Bu gelişmenin literatürün güncelliğini muhafaza etmek bakımından yararlı olduğu düşünülebilir. Öte taraftan - Köroğlu’nun “tüfek icad oldu mertlik bozuldu” misali - kitapların sık sık yeniden basılmaları yeni yazılanları takip etmeyi olağanüstü denebilecek şekilde güçleştirmekte, bir kitabın mesela 25. basısı ile 26. basısı mukayese edildiğinde birçok sayfanın (bazen sayfa numarası da değişmemek üzere) bir önceki basıyla aynı olduğu görülmektedir. Çoğu zaman, yapılan güncelleştirmeler yeni mevzuatı ve kazaî içtihatlardaki önemli değişiklikleri kitaba işlemekle sınırlı kalmakta; güncelliğini kaybetmiş olan tartışmalar metinden çıkartılmayıp muhafaza edilmekte; literatüre yapılan atıfların kitapların son baskılarına müracaat edilerek güncellenmesi gereği dahi gözden kaçırılabilmektedir. Bu durum ister istemez okuyucuyu yeni eserlerin okunması işini dikkatli bir okuma çabası ile değerlendirmekten uzaklaştırmakta; okumayı, zaman zaman, “acaba yeni bir şey söylenmiş mi?” sorusuna cevap arama için yapılan bir “tarama” faaliyetine dönüştürebilmektedir.

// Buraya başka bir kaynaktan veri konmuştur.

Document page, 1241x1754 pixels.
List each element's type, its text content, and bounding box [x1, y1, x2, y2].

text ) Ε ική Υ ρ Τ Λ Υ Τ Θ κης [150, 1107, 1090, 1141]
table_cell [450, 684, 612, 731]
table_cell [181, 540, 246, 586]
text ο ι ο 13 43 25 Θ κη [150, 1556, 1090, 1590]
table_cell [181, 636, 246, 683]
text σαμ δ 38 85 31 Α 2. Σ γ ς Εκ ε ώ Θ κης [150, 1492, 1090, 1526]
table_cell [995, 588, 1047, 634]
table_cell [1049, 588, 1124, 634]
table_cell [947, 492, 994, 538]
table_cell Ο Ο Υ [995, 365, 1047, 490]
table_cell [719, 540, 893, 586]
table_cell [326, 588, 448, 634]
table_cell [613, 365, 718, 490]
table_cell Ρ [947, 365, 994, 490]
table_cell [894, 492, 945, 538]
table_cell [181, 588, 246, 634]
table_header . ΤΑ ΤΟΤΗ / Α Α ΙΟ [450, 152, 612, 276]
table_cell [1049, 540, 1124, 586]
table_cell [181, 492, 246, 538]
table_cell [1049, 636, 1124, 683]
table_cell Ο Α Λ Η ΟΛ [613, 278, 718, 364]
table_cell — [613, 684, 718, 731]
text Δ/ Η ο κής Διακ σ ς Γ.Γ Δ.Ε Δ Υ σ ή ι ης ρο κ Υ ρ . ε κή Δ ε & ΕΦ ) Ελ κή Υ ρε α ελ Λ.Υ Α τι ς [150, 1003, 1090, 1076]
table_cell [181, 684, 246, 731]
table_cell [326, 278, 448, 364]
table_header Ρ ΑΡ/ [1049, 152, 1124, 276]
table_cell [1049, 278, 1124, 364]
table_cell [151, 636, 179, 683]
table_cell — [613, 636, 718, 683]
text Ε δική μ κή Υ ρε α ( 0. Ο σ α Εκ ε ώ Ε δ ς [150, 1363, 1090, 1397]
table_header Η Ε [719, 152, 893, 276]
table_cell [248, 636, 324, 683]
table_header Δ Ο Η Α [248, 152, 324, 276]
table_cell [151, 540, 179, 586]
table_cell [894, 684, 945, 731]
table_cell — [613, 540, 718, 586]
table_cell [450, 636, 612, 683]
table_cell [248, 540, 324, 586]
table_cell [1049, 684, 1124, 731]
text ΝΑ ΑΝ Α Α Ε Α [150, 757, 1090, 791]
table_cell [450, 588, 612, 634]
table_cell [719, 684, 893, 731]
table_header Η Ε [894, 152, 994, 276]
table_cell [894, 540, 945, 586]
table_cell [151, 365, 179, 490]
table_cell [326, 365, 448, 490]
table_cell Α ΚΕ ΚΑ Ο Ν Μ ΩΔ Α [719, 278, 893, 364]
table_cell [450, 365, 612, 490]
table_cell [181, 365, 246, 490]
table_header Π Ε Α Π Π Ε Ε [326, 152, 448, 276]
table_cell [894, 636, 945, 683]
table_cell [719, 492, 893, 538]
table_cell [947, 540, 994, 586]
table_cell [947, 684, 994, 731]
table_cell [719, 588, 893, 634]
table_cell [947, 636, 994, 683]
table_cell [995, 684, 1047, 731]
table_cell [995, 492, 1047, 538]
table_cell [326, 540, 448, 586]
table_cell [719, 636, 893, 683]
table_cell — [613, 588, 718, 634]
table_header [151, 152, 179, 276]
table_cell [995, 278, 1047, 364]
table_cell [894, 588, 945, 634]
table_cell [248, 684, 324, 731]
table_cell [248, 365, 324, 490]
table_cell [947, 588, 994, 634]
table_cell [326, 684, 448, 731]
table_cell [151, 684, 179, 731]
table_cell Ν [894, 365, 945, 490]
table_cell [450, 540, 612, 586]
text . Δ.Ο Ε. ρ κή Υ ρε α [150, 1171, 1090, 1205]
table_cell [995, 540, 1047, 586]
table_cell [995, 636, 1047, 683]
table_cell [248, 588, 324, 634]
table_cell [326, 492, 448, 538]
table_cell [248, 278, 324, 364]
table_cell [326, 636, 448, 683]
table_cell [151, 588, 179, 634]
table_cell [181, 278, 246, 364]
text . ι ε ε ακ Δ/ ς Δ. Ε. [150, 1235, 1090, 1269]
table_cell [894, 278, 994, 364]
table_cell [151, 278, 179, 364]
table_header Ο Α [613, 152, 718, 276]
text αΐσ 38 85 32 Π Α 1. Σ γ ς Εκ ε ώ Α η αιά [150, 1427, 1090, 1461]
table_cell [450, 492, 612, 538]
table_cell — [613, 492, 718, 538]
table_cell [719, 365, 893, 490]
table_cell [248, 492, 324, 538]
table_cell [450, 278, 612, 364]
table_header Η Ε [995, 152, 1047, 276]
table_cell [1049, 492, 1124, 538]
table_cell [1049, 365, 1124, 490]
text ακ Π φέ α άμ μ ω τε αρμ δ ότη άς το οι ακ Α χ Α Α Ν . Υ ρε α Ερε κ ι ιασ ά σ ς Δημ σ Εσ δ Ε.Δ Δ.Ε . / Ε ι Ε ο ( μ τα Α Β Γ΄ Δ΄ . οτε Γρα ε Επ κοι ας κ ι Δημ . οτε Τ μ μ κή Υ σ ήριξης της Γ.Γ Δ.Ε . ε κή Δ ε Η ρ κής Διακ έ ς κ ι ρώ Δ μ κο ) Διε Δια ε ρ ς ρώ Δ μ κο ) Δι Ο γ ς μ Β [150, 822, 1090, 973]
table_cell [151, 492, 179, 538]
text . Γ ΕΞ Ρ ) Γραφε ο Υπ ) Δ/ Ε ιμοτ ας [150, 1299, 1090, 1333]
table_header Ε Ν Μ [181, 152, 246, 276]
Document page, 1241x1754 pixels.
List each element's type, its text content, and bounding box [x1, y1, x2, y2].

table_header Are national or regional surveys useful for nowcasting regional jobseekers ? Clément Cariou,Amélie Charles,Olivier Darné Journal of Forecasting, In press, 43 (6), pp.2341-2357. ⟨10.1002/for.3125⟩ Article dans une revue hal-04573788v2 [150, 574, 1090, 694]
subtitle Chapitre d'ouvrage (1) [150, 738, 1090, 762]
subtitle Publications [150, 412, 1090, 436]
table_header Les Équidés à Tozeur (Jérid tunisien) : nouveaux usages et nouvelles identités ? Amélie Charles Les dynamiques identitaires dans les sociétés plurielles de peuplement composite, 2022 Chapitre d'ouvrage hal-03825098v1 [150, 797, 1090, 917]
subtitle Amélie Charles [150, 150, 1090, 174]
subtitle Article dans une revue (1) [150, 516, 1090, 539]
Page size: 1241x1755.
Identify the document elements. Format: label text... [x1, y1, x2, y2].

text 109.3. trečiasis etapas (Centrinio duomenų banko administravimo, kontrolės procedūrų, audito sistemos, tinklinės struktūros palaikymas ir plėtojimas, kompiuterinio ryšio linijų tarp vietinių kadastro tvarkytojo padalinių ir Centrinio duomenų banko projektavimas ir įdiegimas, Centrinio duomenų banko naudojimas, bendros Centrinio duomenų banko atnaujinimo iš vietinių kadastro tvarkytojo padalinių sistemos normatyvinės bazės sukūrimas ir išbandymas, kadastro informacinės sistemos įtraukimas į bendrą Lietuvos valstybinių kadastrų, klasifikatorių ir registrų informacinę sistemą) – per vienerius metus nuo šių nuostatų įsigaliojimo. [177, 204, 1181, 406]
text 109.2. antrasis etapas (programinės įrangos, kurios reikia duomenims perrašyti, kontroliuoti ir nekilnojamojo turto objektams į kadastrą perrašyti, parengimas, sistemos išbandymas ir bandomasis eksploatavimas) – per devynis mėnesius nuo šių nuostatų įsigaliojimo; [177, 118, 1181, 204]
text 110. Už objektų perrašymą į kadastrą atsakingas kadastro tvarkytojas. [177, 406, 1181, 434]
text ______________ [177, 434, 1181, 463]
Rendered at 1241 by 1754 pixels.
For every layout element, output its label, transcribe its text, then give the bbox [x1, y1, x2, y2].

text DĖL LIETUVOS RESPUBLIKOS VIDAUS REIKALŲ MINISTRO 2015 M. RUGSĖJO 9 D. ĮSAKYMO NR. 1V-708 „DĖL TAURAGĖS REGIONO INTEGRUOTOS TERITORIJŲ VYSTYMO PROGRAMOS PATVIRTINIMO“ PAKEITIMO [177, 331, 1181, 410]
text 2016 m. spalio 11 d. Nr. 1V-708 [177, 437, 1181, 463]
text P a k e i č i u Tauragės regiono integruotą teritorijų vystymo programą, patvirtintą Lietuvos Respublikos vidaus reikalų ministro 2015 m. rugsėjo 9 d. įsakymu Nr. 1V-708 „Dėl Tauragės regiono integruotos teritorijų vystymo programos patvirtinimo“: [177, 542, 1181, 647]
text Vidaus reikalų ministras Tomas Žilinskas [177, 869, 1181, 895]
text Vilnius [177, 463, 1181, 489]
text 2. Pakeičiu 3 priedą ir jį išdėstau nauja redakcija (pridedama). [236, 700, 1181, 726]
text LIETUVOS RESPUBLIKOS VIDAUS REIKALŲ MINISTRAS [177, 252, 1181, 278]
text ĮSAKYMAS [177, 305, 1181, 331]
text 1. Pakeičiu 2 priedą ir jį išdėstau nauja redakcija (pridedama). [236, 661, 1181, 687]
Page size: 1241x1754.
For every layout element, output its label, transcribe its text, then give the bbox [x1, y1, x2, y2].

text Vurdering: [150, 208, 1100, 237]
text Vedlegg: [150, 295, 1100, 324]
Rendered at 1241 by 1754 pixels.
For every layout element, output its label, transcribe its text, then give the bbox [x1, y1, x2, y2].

Elinizdeki kitabın bu basısında elden geldiğince, tıpkı basım benzerliğinden uzak durulmaya çalışılmıştır. Bu kapsamda güncelliğini kaybeden bazı bilgiler metinden çıkartılmış; literatüre yapılan atıflar güncellenmiş; kitabın sonuna dava şartı olarak arabuluculukla ilgili bir kısım ilave edilmiştir. Önceki basıda yer alan, zorunlu cevap niteliğindeki birkaç dipnotu da bu basıda kısaltılarak 2. Basıya atıf yapılmakla yetinilmiştir.